Derrière cette séquence officielle à laquelle a pris part le Ministre des Travaux publics et de la Construction, Edgard Moukoumbi, un message clair : le temps des annonces doit céder la place aux résultats visibles.
Des axes stratégiques sous surveillance
Les projets concernés couvrent plusieurs corridors clés, notamment dans les provinces de la Ngounié et de l’Ogooué-Maritime. Parmi eux, les tronçons Lebamba–Mbigou, Mbigou–Malinga–Molo ou encore Rabi–Omboué, qui représentent à eux seuls des centaines de kilomètres de routes en construction ou en réhabilitation.
Ces axes ne sont pas anodins. Ils conditionnent l’accès à des zones de production agricole, forestière et pétrolière, et donc la capacité du pays à diversifier son économie. Leur mise en service pourrait réduire significativement les coûts logistiques et améliorer la circulation des biens et des personnes.
Mais pour l’heure, ces promesses restent suspendues à l’avancement réel des travaux.
Accélérer mais sous contrainte
Prenant acte de l’état d’avancement des chantiers, le chef de l’État a exigé une montée en cadence, accompagnée d’un renforcement strict des contrôles. L’objectif affiché est d’en finir avec les délais extensibles et les infrastructures livrées au rabais.
Un dispositif de suivi plus rigoureux est annoncé, avec des équipes techniques dédiées et une présence accrue sur le terrain. Une manière de reprendre la main sur des projets souvent critiqués pour leur lenteur ou leur manque de transparence.
Car au-delà de la vitesse, c’est la qualité qui est désormais en jeu. Une route mal construite est un investissement perdu, et un facteur de défiance supplémentaire pour les citoyens.
Un enjeu politique autant qu’économique
La relance des chantiers routiers dépasse la simple question des infrastructures. Elle touche à la crédibilité même des actions en cours et à la capacité de l’État à transformer concrètement le quotidien des populations.
Dans un pays où l’enclavement de certaines localités reste une réalité, chaque kilomètre de route devient un symbole : celui de l’accès aux soins, à l’éducation, aux marchés.
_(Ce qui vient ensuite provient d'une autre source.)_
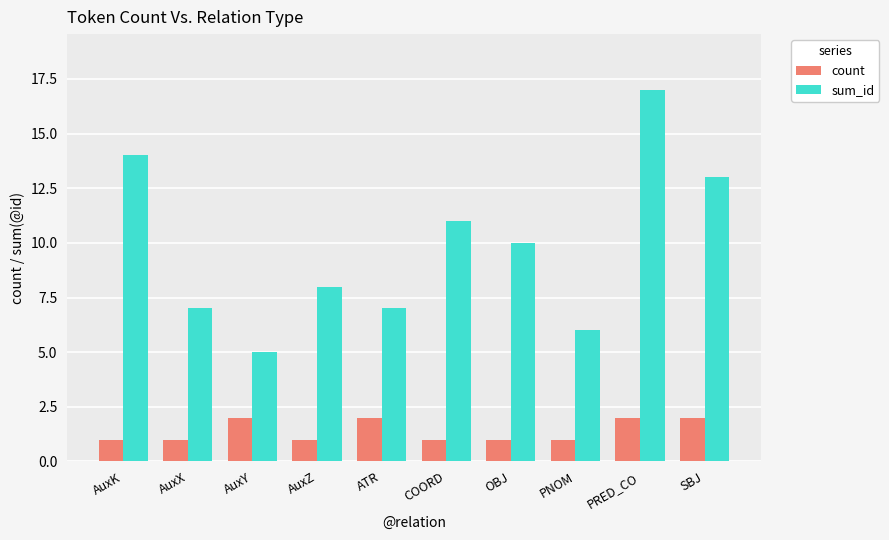

How many bars are there in total?

20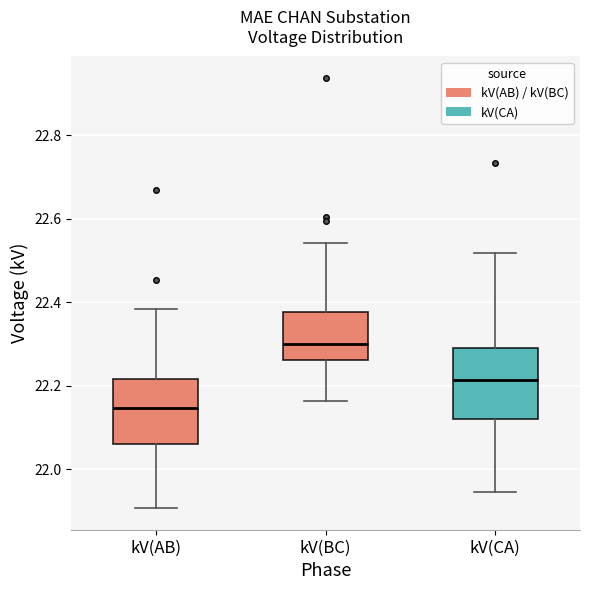

Which box has the highest median line?

kV(BC)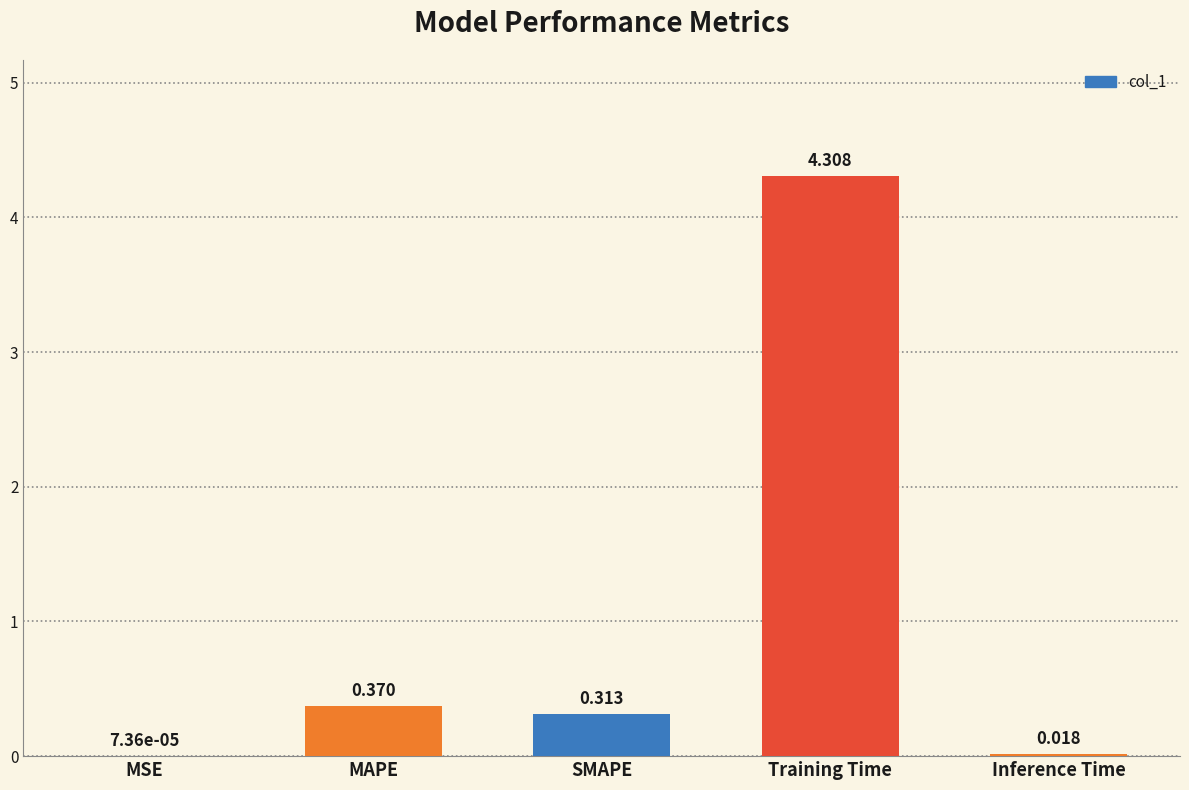

Are the bars horizontal?

No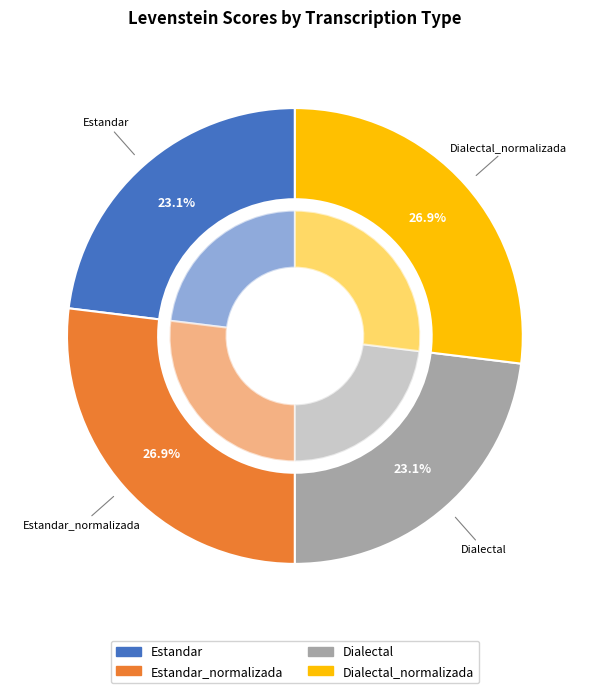

What is the total percentage of Estandar_normalizada and Dialectal?

50.0%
En mettant la pression sur les entreprises et les administrations, le pouvoir exécutif prend un risque calculé, celui d’être jugé non plus sur ses intentions, mais sur ses résultats.
Le test des faits
L’accélération annoncée marque un tournant. Mais elle sera jugée à l’épreuve du terrain, loin des salles d’audience et des discours officiels.
Si les délais sont tenus et les standards respectés, le Gabon pourrait amorcer une véritable transformation de son réseau routier. Dans ce domaine plus que dans tout autre, la confiance ne se décrète pas : elle se construit, kilomètre après kilomètre.
Rappelons que le groupe EBOMAF intervient au Gabon dans le cadre de la coopération sud-sud. Entreprise expérimentée, et propriété de l’homme d’affaires burkinabé Mahamadou Bonkoungou, elle a su montrer son savoir faire partout où elle est intervenue.